De activiteiten van eerste medische hulp buiten het ziekenhuis (thuis, op straat, in een ambulance) zijn zeer beperkt vanwege de snelle ontwikkeling van longembolie. Het leven en het lot van de patiënt met longembolie hangt echter vooral van hen af.

Behandeling van longembolie wordt uitgevoerd op de intensive care afdeling en omvat de volgende activiteiten:

• Normalisatie van de pulmonale doorbloeding.

• Preventie van plotse dood en chronische pulmonale hypertensie.

• Naleving van strikte bedrust.

• Zuurstof inademing (om de voeding van het hart en de longen te verbeteren met zuurstof).

• Massale infusietherapie (een groot aantal speciale oplossingen wordt intraveneus geïnjecteerd om het bloed te verdunnen).

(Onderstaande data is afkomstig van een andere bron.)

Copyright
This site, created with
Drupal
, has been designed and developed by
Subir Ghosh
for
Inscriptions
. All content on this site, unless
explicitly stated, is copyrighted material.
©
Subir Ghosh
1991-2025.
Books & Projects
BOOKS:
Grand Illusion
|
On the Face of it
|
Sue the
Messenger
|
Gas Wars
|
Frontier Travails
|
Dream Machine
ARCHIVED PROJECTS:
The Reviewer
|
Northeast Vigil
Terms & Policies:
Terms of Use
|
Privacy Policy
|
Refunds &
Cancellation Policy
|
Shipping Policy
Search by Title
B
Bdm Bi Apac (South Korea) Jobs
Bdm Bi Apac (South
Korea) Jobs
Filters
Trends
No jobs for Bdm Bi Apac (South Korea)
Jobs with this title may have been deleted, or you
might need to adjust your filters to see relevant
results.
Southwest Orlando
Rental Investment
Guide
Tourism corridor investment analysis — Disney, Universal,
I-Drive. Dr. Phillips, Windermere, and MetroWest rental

• Trombolytische therapie (trombolyse) - een procedure voor intraveneuze toediening van een geneesmiddel dat een bloedstolsel in een bloedvat oplost, wat de directe oorzaak van een trombo-embolie werd.

• Als de trombolyse niet effectief is, wordt een trombo-embolectomie uitgevoerd - dit is een chirurgische verwijdering van een bloedstolsel.

• Anticoagulant-therapie is het toedienen van geneesmiddelen om verhoogde bloedstolling en de vorming van nieuwe bloedstolsels te voorkomen. Anticoagulantia worden subcutaan in de navelstreng 1 tot 2 maal per dag gedurende 5 tot 7 dagen geïnjecteerd.

Deze omvatten:

In aanwezigheid van ontstekingsziekten in de longen of voor hun preventie, wordt antibiotische therapie voorgeschreven.

Preventie van longembolie (PE)

Het voorkomen van deze vreselijke complicatie ligt in voortdurende alertheid ten aanzien van het voorkomen ervan. Vooral als een persoon ten minste een van de bovengenoemde risicofactoren heeft.

Om longembolie (longembolie) te voorkomen, is vroegtijdige diagnose van vaatziekten van de onderste ledematen en tijdige behandeling van tromboflebitis noodzakelijk.

Voorschrijven van medicijnen om het bloed van patiënten die een risico op trombose hebben te verdunnen.

Tijdige behandeling van ritmestoornissen die de oorzaak kunnen zijn van longembolie.

Met vroege opsporing, tijdige behandeling en het bieden van de nodige hulp aan patiënten in de prognose van hun volledige leven is gunstig.